'''
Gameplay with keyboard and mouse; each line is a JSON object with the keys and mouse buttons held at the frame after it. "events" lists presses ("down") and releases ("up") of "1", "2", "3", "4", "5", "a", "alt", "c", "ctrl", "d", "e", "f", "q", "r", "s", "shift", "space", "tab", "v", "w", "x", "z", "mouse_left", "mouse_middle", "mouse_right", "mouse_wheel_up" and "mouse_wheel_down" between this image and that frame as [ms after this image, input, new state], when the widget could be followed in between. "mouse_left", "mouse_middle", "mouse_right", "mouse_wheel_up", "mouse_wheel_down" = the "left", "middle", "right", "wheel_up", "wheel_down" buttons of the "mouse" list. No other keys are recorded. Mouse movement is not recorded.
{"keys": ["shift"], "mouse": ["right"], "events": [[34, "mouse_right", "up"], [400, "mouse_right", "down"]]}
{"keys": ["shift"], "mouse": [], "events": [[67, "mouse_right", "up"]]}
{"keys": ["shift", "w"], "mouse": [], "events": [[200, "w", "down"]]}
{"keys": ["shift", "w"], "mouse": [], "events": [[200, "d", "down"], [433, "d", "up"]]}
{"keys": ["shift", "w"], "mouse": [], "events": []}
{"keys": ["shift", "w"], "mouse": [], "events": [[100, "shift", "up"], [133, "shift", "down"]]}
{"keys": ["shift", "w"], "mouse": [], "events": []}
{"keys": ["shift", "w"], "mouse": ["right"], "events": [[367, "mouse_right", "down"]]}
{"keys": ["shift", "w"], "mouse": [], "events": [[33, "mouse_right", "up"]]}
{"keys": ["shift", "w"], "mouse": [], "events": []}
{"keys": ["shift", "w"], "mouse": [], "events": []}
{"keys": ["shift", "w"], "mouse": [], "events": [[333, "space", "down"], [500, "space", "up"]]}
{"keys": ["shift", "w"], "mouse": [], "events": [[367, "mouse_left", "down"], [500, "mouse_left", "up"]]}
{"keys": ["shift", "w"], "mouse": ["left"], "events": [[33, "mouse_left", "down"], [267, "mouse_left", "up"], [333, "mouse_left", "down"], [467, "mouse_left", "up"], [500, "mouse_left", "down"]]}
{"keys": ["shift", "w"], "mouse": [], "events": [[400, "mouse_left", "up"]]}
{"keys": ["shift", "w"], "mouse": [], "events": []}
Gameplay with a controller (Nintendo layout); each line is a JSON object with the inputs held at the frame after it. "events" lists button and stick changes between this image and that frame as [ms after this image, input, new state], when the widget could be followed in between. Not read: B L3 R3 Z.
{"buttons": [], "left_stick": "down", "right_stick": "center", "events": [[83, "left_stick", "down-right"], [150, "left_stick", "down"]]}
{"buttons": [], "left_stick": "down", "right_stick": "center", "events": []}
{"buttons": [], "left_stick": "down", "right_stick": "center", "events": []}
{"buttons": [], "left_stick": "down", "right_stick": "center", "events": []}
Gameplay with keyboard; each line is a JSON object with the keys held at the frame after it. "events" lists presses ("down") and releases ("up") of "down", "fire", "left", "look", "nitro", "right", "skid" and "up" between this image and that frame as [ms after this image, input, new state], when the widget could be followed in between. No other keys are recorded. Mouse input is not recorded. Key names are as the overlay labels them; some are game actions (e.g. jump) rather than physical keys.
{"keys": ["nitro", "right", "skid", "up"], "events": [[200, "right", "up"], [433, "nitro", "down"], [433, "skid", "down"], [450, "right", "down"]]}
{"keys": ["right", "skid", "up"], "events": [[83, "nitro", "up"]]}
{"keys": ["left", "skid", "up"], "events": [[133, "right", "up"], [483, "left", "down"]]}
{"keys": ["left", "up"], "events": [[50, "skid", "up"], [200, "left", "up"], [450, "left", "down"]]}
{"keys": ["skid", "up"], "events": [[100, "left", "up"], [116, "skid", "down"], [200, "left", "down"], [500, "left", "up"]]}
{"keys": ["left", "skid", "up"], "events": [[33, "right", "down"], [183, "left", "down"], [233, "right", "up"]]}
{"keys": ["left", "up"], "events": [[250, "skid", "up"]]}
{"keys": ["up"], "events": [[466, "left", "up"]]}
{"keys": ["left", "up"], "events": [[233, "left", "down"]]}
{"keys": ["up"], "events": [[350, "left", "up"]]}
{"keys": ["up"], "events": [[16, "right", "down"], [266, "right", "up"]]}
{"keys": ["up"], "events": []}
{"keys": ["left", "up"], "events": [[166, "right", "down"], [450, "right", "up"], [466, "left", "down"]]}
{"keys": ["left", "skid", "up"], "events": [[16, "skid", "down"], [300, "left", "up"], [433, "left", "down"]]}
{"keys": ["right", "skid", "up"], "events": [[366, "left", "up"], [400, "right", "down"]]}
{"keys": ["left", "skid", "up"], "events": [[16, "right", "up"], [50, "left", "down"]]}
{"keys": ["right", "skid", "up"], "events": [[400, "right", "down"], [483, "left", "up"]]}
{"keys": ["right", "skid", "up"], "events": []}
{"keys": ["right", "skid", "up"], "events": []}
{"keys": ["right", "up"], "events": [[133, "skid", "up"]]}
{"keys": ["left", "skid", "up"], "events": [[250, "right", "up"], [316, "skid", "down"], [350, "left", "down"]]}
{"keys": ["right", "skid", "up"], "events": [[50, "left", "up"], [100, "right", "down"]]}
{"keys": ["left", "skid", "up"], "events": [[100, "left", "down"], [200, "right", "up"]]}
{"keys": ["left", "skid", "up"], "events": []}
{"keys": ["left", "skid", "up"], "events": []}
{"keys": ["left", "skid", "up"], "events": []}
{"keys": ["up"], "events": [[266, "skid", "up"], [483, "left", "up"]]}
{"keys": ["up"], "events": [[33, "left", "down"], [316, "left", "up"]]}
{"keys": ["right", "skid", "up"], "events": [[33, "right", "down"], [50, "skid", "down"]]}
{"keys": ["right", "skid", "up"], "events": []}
'''
Transcribe the listing in full, line by line.

Gameplay with keyboard and mouse; each line is a JSON object with the keys and mouse buttons held at the frame after it. "events" lists presses ("down") and releases ("up") of "1", "2", "3", "4", "5", "a", "alt", "c", "ctrl", "d", "e", "f", "q", "r", "s", "shift", "space", "tab", "v", "w", "x", "z", "mouse_left", "mouse_middle", "mouse_right", "mouse_wheel_up" and "mouse_wheel_down" between this image and that frame as [ms after this image, input, new state], when the widget could be followed in between. "mouse_left", "mouse_middle", "mouse_right", "mouse_wheel_up", "mouse_wheel_down" = the "left", "middle", "right", "wheel_up", "wheel_down" buttons of the "mouse" list. No other keys are recorded. Mouse movement is not recorded.
{"keys": ["shift"], "mouse": ["right"], "events": [[34, "mouse_right", "up"], [400, "mouse_right", "down"]]}
{"keys": ["shift"], "mouse": [], "events": [[67, "mouse_right", "up"]]}
{"keys": ["shift", "w"], "mouse": [], "events": [[200, "w", "down"]]}
{"keys": ["shift", "w"], "mouse": [], "events": [[200, "d", "down"], [433, "d", "up"]]}
{"keys": ["shift", "w"], "mouse": [], "events": []}
{"keys": ["shift", "w"], "mouse": [], "events": [[100, "shift", "up"], [133, "shift", "down"]]}
{"keys": ["shift", "w"], "mouse": [], "events": []}
{"keys": ["shift", "w"], "mouse": ["right"], "events": [[367, "mouse_right", "down"]]}
{"keys": ["shift", "w"], "mouse": [], "events": [[33, "mouse_right", "up"]]}
{"keys": ["shift", "w"], "mouse": [], "events": []}
{"keys": ["shift", "w"], "mouse": [], "events": []}
{"keys": ["shift", "w"], "mouse": [], "events": [[333, "space", "down"], [500, "space", "up"]]}
{"keys": ["shift", "w"], "mouse": [], "events": [[367, "mouse_left", "down"], [500, "mouse_left", "up"]]}
{"keys": ["shift", "w"], "mouse": ["left"], "events": [[33, "mouse_left", "down"], [267, "mouse_left", "up"], [333, "mouse_left", "down"], [467, "mouse_left", "up"], [500, "mouse_left", "down"]]}
{"keys": ["shift", "w"], "mouse": [], "events": [[400, "mouse_left", "up"]]}
{"keys": ["shift", "w"], "mouse": [], "events": []}
Gameplay with a controller (Nintendo layout); each line is a JSON object with the inputs held at the frame after it. "events" lists button and stick changes between this image and that frame as [ms after this image, input, new state], when the widget could be followed in between. Not read: B L3 R3 Z.
{"buttons": [], "left_stick": "down", "right_stick": "center", "events": [[83, "left_stick", "down-right"], [150, "left_stick", "down"]]}
{"buttons": [], "left_stick": "down", "right_stick": "center", "events": []}
{"buttons": [], "left_stick": "down", "right_stick": "center", "events": []}
{"buttons": [], "left_stick": "down", "right_stick": "center", "events": []}
Gameplay with keyboard; each line is a JSON object with the keys held at the frame after it. "events" lists presses ("down") and releases ("up") of "down", "fire", "left", "look", "nitro", "right", "skid" and "up" between this image and that frame as [ms after this image, input, new state], when the widget could be followed in between. No other keys are recorded. Mouse input is not recorded. Key names are as the overlay labels them; some are game actions (e.g. jump) rather than physical keys.
{"keys": ["nitro", "right", "skid", "up"], "events": [[200, "right", "up"], [433, "nitro", "down"], [433, "skid", "down"], [450, "right", "down"]]}
{"keys": ["right", "skid", "up"], "events": [[83, "nitro", "up"]]}
{"keys": ["left", "skid", "up"], "events": [[133, "right", "up"], [483, "left", "down"]]}
{"keys": ["left", "up"], "events": [[50, "skid", "up"], [200, "left", "up"], [450, "left", "down"]]}
{"keys": ["skid", "up"], "events": [[100, "left", "up"], [116, "skid", "down"], [200, "left", "down"], [500, "left", "up"]]}
{"keys": ["left", "skid", "up"], "events": [[33, "right", "down"], [183, "left", "down"], [233, "right", "up"]]}
{"keys": ["left", "up"], "events": [[250, "skid", "up"]]}
{"keys": ["up"], "events": [[466, "left", "up"]]}
{"keys": ["left", "up"], "events": [[233, "left", "down"]]}
{"keys": ["up"], "events": [[350, "left", "up"]]}
{"keys": ["up"], "events": [[16, "right", "down"], [266, "right", "up"]]}
{"keys": ["up"], "events": []}
{"keys": ["left", "up"], "events": [[166, "right", "down"], [450, "right", "up"], [466, "left", "down"]]}
{"keys": ["left", "skid", "up"], "events": [[16, "skid", "down"], [300, "left", "up"], [433, "left", "down"]]}
{"keys": ["right", "skid", "up"], "events": [[366, "left", "up"], [400, "right", "down"]]}
{"keys": ["left", "skid", "up"], "events": [[16, "right", "up"], [50, "left", "down"]]}
{"keys": ["right", "skid", "up"], "events": [[400, "right", "down"], [483, "left", "up"]]}
{"keys": ["right", "skid", "up"], "events": []}
{"keys": ["right", "skid", "up"], "events": []}
{"keys": ["right", "up"], "events": [[133, "skid", "up"]]}
{"keys": ["left", "skid", "up"], "events": [[250, "right", "up"], [316, "skid", "down"], [350, "left", "down"]]}
{"keys": ["right", "skid", "up"], "events": [[50, "left", "up"], [100, "right", "down"]]}
{"keys": ["left", "skid", "up"], "events": [[100, "left", "down"], [200, "right", "up"]]}
{"keys": ["left", "skid", "up"], "events": []}
{"keys": ["left", "skid", "up"], "events": []}
{"keys": ["left", "skid", "up"], "events": []}
{"keys": ["up"], "events": [[266, "skid", "up"], [483, "left", "up"]]}
{"keys": ["up"], "events": [[33, "left", "down"], [316, "left", "up"]]}
{"keys": ["right", "skid", "up"], "events": [[33, "right", "down"], [50, "skid", "down"]]}
{"keys": ["right", "skid", "up"], "events": []}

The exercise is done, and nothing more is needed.